1. The student typically visits the teacher weekly. The student then stands or sits next to the teacher and scrupulously observes the teacher writing a model line or lesson (mesk) to study and copy. The student watches every aspect of the teacher’s techniques including the movement of the teacher’s pen and hand.
2. The student then takes the lesson (mesk) home and diligently copies the line, often spending long period of time to in order to copy as close to the original as possible. This practice is called taklid.
3. The student takes the lesson back to the teacher, who corrects the lesson using a red ink, using dots and annotating on any letter or words that didn’t meet expectation, or their approval. This process is called cikartma in Turkish, or extraction.
4. Novices are first taught mufrefat (singles), which typically includes 15 to 20 lessons.
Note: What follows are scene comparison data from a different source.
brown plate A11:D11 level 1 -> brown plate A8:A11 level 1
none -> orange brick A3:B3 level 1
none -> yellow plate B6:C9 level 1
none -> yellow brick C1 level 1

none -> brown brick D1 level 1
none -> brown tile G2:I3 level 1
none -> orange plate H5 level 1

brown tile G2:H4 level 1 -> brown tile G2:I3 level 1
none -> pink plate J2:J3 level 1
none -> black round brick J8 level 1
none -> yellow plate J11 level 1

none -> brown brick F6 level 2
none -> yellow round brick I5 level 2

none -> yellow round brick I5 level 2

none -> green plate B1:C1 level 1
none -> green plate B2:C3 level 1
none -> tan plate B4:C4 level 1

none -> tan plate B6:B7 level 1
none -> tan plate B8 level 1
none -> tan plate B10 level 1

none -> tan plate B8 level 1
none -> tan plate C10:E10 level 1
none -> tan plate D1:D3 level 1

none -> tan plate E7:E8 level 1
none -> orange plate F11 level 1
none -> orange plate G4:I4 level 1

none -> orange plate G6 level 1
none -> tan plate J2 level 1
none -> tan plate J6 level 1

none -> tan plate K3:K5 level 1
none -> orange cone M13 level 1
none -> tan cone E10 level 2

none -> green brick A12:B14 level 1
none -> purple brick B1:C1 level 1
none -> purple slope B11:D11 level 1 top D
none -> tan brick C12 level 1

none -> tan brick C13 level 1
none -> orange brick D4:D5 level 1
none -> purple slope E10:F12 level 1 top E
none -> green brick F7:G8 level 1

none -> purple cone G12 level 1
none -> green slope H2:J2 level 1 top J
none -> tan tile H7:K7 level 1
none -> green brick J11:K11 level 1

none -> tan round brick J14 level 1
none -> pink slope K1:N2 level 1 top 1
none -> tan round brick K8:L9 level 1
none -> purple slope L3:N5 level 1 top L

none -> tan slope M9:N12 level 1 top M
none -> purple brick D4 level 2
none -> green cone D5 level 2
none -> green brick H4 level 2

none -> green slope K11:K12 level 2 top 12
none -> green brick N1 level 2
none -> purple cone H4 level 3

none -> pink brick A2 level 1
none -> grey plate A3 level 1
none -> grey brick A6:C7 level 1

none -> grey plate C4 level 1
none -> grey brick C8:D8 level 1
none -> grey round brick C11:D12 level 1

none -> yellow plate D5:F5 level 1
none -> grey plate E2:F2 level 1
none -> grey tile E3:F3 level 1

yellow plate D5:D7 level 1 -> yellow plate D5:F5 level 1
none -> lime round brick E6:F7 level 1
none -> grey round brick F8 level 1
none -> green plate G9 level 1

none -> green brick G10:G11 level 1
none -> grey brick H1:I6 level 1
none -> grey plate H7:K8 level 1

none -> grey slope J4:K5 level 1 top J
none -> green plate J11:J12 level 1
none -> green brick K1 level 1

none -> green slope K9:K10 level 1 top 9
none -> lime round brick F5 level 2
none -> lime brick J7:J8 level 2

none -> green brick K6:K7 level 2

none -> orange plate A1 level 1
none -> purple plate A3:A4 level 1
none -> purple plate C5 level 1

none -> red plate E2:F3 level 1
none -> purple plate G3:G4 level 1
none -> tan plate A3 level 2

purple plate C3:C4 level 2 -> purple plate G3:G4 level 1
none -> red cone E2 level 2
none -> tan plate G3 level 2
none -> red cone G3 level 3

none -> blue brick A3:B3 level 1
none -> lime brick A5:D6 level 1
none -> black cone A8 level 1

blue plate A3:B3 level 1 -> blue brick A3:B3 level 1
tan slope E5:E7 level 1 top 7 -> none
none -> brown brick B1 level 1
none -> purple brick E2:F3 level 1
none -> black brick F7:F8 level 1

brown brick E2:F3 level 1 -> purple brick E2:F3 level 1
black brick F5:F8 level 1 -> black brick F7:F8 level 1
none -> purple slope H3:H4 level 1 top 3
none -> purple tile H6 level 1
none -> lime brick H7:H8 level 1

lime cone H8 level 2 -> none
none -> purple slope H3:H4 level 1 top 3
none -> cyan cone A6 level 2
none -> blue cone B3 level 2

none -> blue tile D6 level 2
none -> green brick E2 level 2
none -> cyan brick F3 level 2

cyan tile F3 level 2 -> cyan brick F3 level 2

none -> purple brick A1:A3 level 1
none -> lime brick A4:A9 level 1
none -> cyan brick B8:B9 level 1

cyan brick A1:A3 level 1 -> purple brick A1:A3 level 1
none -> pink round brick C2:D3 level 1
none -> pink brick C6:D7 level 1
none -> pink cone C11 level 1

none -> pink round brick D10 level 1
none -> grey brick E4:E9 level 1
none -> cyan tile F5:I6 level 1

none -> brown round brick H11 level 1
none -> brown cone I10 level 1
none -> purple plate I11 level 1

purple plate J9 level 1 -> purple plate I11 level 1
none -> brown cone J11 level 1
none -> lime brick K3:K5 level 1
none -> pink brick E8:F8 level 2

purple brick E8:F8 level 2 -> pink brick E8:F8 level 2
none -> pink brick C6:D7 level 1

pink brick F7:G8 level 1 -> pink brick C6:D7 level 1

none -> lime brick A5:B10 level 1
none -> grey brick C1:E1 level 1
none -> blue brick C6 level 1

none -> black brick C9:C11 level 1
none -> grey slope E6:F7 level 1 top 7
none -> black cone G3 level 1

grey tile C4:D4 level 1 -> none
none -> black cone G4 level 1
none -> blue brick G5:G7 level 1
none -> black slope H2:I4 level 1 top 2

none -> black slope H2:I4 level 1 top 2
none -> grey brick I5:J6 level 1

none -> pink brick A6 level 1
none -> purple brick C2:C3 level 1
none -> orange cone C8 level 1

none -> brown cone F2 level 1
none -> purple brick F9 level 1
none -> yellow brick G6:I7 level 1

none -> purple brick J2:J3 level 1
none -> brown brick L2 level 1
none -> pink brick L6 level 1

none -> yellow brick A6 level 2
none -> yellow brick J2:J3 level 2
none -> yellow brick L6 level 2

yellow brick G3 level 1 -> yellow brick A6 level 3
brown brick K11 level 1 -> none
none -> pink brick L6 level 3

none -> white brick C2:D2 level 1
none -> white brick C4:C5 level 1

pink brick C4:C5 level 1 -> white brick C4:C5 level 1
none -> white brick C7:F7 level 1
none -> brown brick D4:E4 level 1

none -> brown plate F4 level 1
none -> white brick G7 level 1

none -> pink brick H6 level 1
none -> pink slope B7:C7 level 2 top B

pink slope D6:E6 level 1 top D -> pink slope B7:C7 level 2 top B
The first lesson customarily involves a short prayer, “Lord, make it easy for me, and not difficult, and Lord, make the end well” in both Thuluth and Naksh scripts. And after satisfactory completion of this level, the student starts writing murekkebat (compounds), including poems, odes, prayers and sayings. The compound exercises helps the student understand composition. Students who make steady progress can pass these stages in three to five years.
5. Finally, upon successful completion of these exercises, it is time for the student to receive his/her diploma, which now gives them the permission to sign and produce their own work. From the earliest days, it was important for a calligrapher to obtain a formal permission his/her teacher to practice the art, which is called ijazah (Arabic) or icazetname (Turkish).
As Alexander the Great once said, “I am indebted to my father for living, but to my teacher for living well.” Masters and teachers of this art are highly regarded and play a big role in development of the artistic skills of the student. So much so, that the Ottoman sultan, Beyezid II (1481-1512) used to hold the inkwell of his royal scribe and teacher, Seyh Hamidullah, while he wrote.